As I get more rigorous with my product development approach and philosophy, I was introduced to the idea of ”personas”. Fundamentally, it is the creation of a highly detailed (with detailed being the keyword here) individual who might be one of the consumer of your product. When you create a persona, it is highly recommended that you name them - to assign a distinct personality to them.
A persona cannot be created from thin air - primarily because your intended persona for your product may not be your actual persona. In an ecommerce context, personas need to be created by understanding the merchandisers (or the category managers), the product management/UI team, the engineers and lastly the customer service reps. It is easy to see how the merchandisers would give an idea of the most wishful persona and the CS gives us the most real persona.
One of the reasons of Amazon’s success is that they adopted a pervasive, customer-service centric model of running the company pretty early - which meant that everyone, from the engineer to the CEO, was doing customer service. This meant that the broad spread of personas gets narrowed down. If there is indeed a missing persona, you need to create it explicitly and steer the entire organization towards it.
When you create personas, especially in ecommerce, you need to create both positive and negative personas. You might want to correlate your negative personas to low customer lifetime value (LTV), but I’m not sure whether that is always right. Additionally, re-creation of personas need to be an ongoing practice and in case of online retail, need to driven by specific campaigns (is your regular customer persona and Diwali customer persona the same?)
Personas need to be created by each individual functional group (customer service, product management, etc.) and then (atleast attempt to be ) merged together. There is a very interesting behavior which occurs when all individual personas are brought together. You sort of figure out that each functional group was actually addressing a different persona. Personally, I have seen this happen very frequently between customer service and merchandising teams - when the personas are finally brought before them, they realize ”hey, I wasnt even talking to that customer”. In several cases, feature requests for a particular functional group in the company usually mapped to the persona they were servicing and lack of homogeneity between many of them led to long feature backlogs. Once you sort of agree on your primary, secondary, dont care and negative personas, you can prune your feature backlogs to be much more effective.

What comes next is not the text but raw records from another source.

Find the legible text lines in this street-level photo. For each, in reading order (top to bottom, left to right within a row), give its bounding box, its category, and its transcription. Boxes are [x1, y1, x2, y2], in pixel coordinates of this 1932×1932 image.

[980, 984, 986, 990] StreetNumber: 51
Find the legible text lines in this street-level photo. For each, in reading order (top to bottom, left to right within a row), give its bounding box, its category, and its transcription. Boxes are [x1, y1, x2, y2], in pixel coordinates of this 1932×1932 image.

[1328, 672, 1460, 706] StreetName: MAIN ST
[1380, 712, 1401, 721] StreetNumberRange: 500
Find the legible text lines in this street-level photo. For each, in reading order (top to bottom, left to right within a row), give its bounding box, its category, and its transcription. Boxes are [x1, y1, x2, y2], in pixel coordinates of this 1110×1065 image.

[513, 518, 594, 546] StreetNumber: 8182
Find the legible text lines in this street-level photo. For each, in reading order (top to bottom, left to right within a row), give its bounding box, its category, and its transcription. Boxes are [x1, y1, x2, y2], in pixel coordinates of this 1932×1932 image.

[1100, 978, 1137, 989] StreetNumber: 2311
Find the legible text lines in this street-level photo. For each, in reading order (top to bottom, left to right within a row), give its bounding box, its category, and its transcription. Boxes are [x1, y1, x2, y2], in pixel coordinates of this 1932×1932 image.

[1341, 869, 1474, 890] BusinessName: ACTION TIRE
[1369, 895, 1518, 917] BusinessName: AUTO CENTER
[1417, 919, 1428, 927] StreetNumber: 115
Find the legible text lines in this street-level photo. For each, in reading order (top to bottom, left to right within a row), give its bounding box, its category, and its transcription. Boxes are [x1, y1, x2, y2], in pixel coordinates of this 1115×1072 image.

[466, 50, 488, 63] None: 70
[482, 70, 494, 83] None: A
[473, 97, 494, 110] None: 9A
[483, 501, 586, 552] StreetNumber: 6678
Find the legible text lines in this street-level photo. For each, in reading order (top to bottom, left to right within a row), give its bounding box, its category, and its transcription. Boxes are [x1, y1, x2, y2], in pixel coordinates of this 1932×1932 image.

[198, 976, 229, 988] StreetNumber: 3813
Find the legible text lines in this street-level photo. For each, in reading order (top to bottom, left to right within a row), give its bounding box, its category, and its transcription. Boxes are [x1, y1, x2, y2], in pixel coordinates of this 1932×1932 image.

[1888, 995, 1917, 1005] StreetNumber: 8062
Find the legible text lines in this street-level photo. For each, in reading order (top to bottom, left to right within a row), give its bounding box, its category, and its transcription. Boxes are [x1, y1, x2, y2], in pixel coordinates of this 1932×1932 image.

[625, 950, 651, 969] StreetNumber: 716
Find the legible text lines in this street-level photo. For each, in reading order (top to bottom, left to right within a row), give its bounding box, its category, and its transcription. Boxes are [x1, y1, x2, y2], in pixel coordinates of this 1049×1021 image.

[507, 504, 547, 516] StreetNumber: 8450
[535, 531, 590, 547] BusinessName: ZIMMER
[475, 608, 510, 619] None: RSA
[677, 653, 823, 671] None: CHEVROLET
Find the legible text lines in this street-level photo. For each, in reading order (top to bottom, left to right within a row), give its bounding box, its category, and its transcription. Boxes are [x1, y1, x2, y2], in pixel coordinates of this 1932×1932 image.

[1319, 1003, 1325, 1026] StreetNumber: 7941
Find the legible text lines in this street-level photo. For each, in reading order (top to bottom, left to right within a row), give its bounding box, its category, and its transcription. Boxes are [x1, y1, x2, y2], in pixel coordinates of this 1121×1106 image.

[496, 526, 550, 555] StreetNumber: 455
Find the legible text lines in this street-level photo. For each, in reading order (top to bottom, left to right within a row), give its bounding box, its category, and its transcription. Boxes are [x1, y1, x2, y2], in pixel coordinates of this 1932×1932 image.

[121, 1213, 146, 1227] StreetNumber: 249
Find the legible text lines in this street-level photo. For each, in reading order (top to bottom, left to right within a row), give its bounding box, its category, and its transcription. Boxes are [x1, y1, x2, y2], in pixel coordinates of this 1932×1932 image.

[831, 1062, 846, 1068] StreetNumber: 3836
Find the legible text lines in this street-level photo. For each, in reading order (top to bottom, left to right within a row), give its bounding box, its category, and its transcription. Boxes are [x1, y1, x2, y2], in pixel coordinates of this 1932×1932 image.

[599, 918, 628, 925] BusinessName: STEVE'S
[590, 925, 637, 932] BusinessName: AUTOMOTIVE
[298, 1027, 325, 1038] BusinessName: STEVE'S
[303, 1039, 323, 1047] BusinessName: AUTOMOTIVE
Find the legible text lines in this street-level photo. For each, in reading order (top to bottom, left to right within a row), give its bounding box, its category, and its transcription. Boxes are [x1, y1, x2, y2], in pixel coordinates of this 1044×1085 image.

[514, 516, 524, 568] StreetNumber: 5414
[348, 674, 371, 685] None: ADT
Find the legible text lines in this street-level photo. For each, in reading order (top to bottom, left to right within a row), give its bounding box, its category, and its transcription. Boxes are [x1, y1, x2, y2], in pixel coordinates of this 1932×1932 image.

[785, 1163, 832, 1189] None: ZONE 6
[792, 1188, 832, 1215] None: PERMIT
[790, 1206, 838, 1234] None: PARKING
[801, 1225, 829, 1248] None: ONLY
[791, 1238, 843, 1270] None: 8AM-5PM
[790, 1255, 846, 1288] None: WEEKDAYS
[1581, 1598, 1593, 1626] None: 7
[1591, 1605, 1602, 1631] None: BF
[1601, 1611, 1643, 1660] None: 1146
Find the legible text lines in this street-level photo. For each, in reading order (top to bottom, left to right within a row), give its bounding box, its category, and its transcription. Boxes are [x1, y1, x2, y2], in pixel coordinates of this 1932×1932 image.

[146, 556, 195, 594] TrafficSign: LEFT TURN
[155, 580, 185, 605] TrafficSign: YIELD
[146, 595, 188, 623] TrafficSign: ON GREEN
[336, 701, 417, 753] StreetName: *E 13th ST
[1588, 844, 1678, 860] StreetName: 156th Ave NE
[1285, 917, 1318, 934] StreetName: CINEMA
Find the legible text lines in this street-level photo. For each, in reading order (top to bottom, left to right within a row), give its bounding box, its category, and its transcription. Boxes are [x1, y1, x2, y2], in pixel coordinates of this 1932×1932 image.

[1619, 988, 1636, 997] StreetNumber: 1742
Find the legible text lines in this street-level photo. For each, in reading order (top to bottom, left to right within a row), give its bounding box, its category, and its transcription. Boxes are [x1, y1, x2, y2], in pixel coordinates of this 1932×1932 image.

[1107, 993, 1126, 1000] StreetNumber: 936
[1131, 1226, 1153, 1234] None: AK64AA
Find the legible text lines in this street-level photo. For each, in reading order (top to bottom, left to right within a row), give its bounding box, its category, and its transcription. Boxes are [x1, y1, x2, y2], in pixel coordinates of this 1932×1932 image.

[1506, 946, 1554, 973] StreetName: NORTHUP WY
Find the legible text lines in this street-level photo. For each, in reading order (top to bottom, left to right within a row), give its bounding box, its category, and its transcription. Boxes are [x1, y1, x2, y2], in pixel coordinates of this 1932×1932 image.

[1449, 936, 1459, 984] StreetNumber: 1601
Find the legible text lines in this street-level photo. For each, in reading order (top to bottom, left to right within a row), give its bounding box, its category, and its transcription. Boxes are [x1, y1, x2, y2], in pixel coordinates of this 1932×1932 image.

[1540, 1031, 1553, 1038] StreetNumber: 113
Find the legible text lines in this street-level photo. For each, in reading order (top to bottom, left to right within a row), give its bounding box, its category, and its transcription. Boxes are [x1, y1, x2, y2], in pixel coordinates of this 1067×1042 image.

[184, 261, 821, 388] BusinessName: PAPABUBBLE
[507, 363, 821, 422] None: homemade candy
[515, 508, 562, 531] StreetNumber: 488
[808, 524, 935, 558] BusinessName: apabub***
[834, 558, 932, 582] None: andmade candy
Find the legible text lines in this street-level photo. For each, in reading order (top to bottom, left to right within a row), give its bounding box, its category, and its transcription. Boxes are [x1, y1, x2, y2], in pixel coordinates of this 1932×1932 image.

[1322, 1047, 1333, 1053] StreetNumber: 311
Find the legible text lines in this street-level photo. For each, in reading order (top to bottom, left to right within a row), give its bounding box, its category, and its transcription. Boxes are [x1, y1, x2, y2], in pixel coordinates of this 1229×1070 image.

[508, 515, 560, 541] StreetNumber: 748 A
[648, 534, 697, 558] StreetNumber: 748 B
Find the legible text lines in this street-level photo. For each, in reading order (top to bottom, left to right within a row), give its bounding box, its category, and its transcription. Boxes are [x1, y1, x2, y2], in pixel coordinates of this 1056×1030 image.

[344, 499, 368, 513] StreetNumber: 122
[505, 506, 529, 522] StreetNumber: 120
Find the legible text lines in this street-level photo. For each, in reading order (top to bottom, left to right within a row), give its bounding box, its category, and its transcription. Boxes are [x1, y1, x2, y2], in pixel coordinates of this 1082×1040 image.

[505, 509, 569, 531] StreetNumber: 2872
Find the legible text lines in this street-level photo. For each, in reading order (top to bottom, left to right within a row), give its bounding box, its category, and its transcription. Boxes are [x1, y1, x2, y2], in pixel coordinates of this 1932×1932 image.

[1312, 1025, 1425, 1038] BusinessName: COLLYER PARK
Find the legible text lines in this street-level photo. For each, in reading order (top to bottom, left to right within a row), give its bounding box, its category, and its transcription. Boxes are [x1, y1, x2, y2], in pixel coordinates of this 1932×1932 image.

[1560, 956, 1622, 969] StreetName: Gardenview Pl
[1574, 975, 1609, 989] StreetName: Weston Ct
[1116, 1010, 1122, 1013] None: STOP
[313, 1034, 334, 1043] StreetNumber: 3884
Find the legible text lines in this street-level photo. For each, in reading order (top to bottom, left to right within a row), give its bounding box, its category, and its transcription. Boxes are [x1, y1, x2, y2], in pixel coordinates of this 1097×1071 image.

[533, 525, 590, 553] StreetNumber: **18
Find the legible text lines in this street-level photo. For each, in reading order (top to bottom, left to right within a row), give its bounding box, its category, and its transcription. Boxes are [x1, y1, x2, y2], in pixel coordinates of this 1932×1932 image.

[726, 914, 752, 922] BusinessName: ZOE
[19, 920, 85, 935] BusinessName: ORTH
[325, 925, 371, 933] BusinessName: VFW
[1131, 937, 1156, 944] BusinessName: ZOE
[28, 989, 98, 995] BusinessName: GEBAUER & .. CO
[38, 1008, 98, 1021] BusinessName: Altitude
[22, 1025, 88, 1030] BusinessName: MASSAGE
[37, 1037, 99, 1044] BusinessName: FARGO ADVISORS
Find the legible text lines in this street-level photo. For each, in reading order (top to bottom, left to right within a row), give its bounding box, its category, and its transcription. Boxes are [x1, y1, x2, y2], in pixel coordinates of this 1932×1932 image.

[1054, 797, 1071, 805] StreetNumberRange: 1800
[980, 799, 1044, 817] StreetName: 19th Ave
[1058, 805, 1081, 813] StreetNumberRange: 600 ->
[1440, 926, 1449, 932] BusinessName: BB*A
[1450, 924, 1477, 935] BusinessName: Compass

As part of product development, it then becomes essential to map a feature request to a persona. In case of Tradus, we have both seller as well customer personas - features for one may not make sense for the other. From the perspective of the project manager, you can either prefer to maintain multiple backlogs (which is seriously anally retentive) or basically fight it out gladiator style and re-prioritize features depending on specific personas (my preference).
Either ways, having personas as a drop down in your bug-tracker is a big step towards a true agile direction for an ecommerce shop.